Samlani Nouha, Pino Daphne Silva, Bertolo Reginaldo, Pak Tannaz
Teesside University, Middlesbrough, UK.
Brazilian Synchrotron Light Laboratory (LNLS), Campinas, Brazil.
Sci Data. 2024 Mar 2;11(1):263. doi: 10.1038/s41597-024-03068-8.
In the Brazilian state of São Paulo, contaminated sites (CSs) constitute threats to health, environment and socioeconomic situation of populations. Over the past two decades, the Environmental Agency of São Paulo (CETESB) has monitored these known CSs. This paper discusses the produced dataset through digitising the CETESB reports and making them accessible to the public in English. The dataset reports on qualitative aspects of contamination within the registered sites (e.g., contamination type and spread) and their management status. The data was extracted from CETESB reports using a machine-learning computer vision algorithm. It comprises two components: an optical character recognition (OCR) engine for text extraction and a convolutional neural network (CNN) image classifier to identify checked boxes. The digitisation was followed by harmonisation and quality assurance processes to ensure the consistency and validity of the data.

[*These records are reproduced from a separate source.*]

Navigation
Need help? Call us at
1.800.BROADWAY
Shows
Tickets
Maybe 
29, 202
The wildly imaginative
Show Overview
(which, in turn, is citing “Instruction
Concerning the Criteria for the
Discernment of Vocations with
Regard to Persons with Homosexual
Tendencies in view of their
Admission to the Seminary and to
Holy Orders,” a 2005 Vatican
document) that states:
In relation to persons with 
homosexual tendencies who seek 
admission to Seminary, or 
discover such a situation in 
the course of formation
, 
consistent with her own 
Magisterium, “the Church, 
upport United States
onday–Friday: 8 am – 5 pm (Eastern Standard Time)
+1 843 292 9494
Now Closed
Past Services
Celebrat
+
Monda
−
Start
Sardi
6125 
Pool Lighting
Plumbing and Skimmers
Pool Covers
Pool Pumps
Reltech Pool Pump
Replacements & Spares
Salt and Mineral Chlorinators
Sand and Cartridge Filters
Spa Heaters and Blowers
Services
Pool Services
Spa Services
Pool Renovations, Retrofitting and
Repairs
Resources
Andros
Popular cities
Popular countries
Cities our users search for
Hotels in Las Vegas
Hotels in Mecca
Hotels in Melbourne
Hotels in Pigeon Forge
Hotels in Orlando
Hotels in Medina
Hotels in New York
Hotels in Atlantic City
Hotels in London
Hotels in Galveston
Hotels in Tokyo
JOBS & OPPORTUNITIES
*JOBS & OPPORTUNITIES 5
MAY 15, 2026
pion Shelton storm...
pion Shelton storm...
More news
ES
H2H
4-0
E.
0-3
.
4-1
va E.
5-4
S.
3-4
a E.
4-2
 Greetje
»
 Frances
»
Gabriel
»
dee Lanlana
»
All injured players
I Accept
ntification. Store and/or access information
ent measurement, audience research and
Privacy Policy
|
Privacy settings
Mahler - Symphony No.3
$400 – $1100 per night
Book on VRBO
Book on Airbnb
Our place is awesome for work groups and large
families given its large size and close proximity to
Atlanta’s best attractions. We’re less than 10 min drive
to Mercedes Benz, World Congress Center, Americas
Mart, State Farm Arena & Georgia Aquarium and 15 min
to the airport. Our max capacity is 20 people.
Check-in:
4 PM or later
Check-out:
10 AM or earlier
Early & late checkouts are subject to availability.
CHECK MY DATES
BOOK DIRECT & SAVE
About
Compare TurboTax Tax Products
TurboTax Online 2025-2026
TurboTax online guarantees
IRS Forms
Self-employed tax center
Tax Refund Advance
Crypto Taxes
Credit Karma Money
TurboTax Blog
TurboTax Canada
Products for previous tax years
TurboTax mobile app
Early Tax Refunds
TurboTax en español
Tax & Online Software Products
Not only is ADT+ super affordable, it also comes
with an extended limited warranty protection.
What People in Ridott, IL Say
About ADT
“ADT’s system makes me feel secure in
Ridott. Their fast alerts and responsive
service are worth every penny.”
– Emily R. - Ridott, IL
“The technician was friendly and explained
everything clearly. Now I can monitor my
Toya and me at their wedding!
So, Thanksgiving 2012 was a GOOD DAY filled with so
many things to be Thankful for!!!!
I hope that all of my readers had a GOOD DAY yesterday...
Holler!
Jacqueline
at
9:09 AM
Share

Making this dataset accessible will allow future work on predictive analysis and decision-making and will inform the required policy-making to improve the management of the CSs in Brazil.

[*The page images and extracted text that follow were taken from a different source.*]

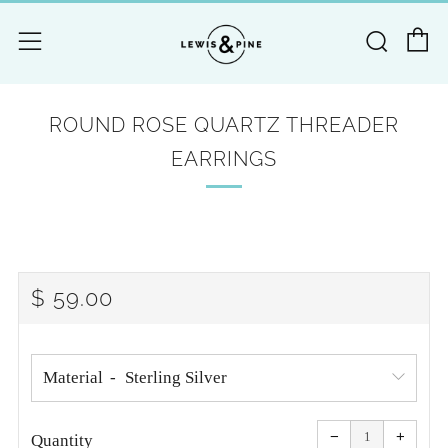
C
Searc
Menu
ROUND ROSE QUARTZ THREADER
EARRINGS
REGULAR
$ 59.00
PRICE
Material
Reduce
Increa
item
item
−
+
quantity
quanti
Quantity
by
by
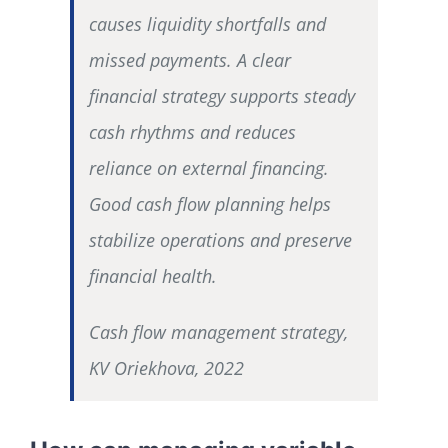
causes liquidity shortfalls and
missed payments. A clear
financial strategy supports steady
cash rhythms and reduces
reliance on external financing.
Good cash flow planning helps
stabilize operations and preserve
financial health.
Cash flow management strategy,
KV Oriekhova, 2022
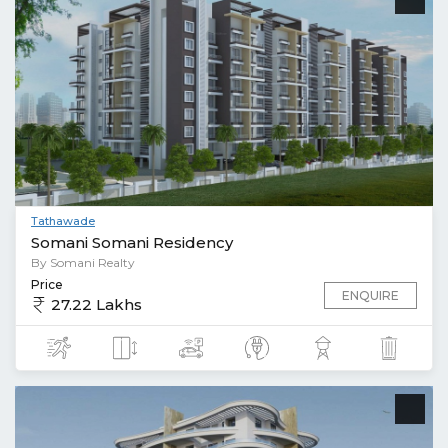
Tathawade
Somani Somani Residency
By Somani Realty
Price
ENQUIRE
27.22 Lakhs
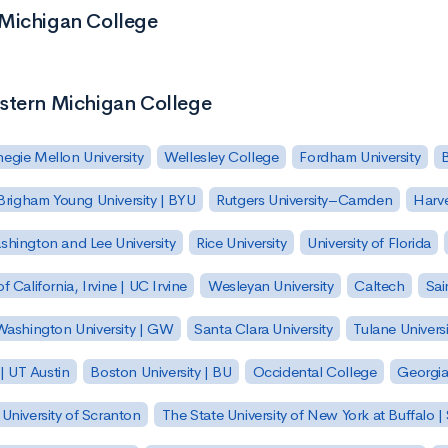
 Michigan College
estern Michigan College
egie Mellon University
Wellesley College
Fordham University
Brigham Young University | BYU
Rutgers University–Camden
Harv
hington and Lee University
Rice University
University of Florida
of California, Irvine | UC Irvine
Wesleyan University
Caltech
Sai
ashington University | GW
Santa Clara University
Tulane Universi
 | UT Austin
Boston University | BU
Occidental College
Georgia 
University of Scranton
The State University of New York at Buffalo 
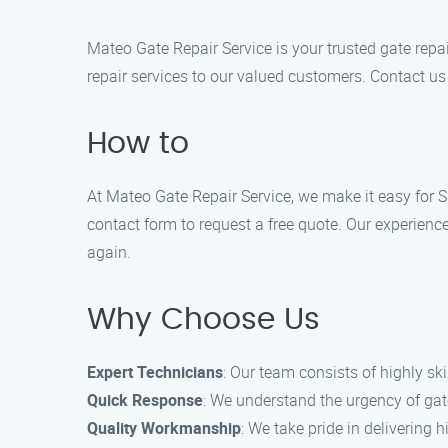
Mateo Gate Repair Service is your trusted gate rep
repair services to our valued customers. Contact us 
How to
At Mateo Gate Repair Service, we make it easy for Su
contact form to request a free quote. Our experienc
again.
Why Choose Us
Expert Technicians
: Our team consists of highly ski
Quick Response
: We understand the urgency of gate
Quality Workmanship
: We take pride in delivering 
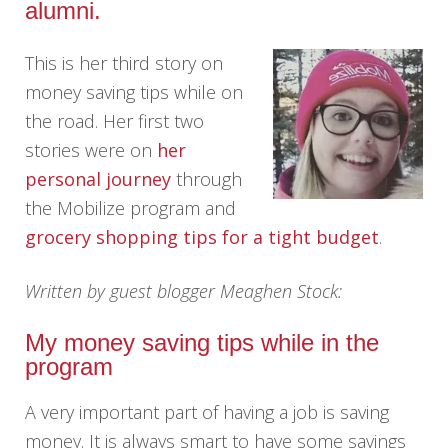
alumni.
This is her third story on
money saving tips while on
the road. Her first two
stories were on
her
personal journey
through
the Mobilize program and
grocery shopping tips for a tight budget
.
Written by guest blogger Meaghen Stock:
My money saving tips while in the
program
A very important part of having a job is saving
money. It is always smart to have some savings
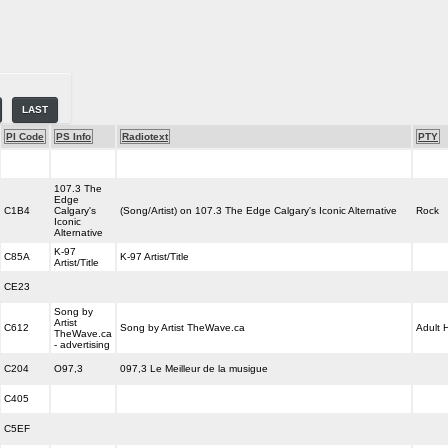
LAST
PI Code
PS Info
Radiotext
PTY
107.3 The
Edge
C1B4
Calgary's
(Song/Artist) on 107.3 The Edge Calgary's Iconic Alternative
Rock
Iconic
Alternative
K-97
C85A
K-97 Artist/Title
Artist/Title
CE23
Song by
Artist
C612
Song by Artist TheWave.ca
Adult H
TheWave.ca
- advertising
C204
O97,3
097,3 Le Meilleur de la musigue
C405
C5EF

在巴西圣保罗州,受污染场地对当地居民的健康、环境和社会经济状况构成威胁。在过去二十年里,圣保罗环境局(CETESB)一直在监测这些已知的受污染场地。本文通过将CETESB报告数字化并以英文向公众公开,讨论了由此产生的数据集。该数据集报告了注册场地内污染的定性方面(如污染类型和扩散情况)及其管理状况。数据是使用机器学习计算机视觉算法从CETESB报告中提取的。它由两个部分组成:一个用于文本提取的光学字符识别(OCR)引擎和一个用于识别勾选框的卷积神经网络(CNN)图像分类器。数字化之后进行了协调和质量保证流程,以确保数据的一致性和有效性。公开这个数据集将有助于未来进行预测分析和决策,并为巴西改善受污染场地管理所需的政策制定提供信息。